There’s “no utility” for pay-TV companies with 125,000 subscribers or less to get baseball-style commercial arbitration from the FCC in carriage disputes with Comcast-NBC Universal, the American Cable Association said. That would be true even with a requirement that if the combined company lost it would reimburse arbitration costs, but if it won the parties would bear their own costs, the association said. “The expected benefit from winning arbitration would exceed the cost of arbitration only where the operator had more than at least 125,000 subscribers who could benefit from the expected cost savings gained by arbitrating disputes over carriage of that programming.” Bloomberg suggested that the FCC require Comcast to carry all independent news channels, such as Bloomberg’s financial news, in slots near one occupied by a network in the same genre affiliated with the cable operator or NBC Universal.

"Because of the lead time required to prepare for a close” of the deal with NBC Universal parent General Electric, it won’t happen in 2010, a Comcast spokeswoman said. “We believe the regulatory review puts us on track for a closing in January,” and the commission and Justice Department appear to be making “substantial process toward approval of our transaction,” she said.
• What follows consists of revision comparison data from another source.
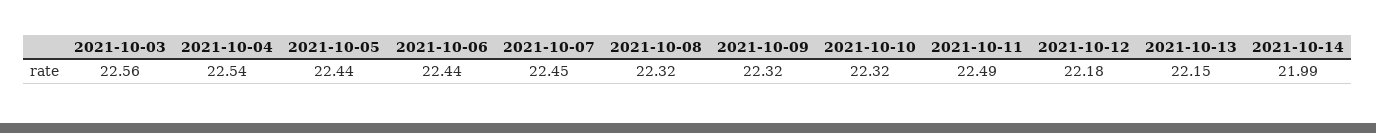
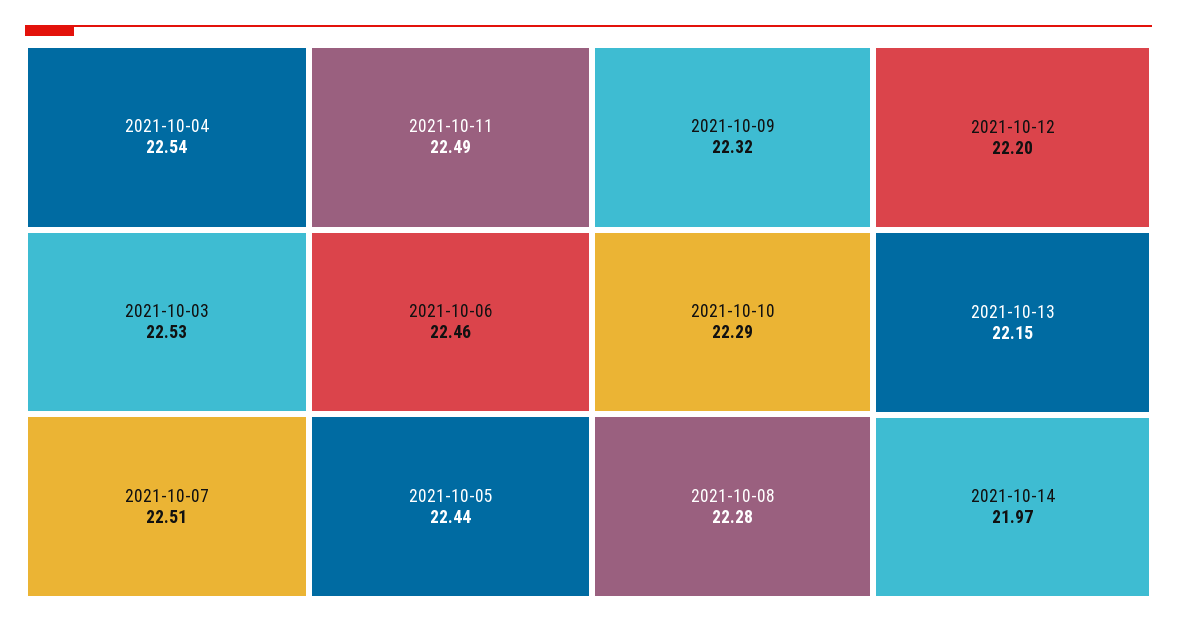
2021-10-03: 22.56 -> 22.53
2021-10-06: 22.44 -> 22.46
2021-10-07: 22.45 -> 22.51
2021-10-08: 22.32 -> 22.28
2021-10-10: 22.32 -> 22.29
2021-10-12: 22.18 -> 22.2
2021-10-14: 21.99 -> 21.97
NBC Universal has “made substantial progress this month” with the FCC and DOJ and expects to get a “green light” from them for the deal next month, CEO Jeff Zucker wrote employees Wednesday. “The official close of the transaction would happen shortly after government approval.” A spokesman for the Media Bureau, whose staff is reviewing the deal, declined to comment.

That Comcast-NBC Universal won’t be completed this year is “not a surprise” to Wall Street, analyst Marci Ryvicker of Wachovia wrote investors. “The hold up seems to be the potential concessions surrounding online distribution -- specifically program access rules which currently cover linear television but not online video.” The “hang up” appears to be from the commission, not DOJ, she said. “Applying program access rules to online video is extremely difficult given lack of precedence and ‘market rates’ for this type of content,” though there “will be some restrictions,” Ryvicker said. “Given the FCC’s desire to promote ‘innovation’ as described in accordance with the net neutrality proposal passed yesterday, we do not believe that Comcast will be ‘handcuffed’ by rules that will dis-incentivize the company from exploring different online distribution methods.”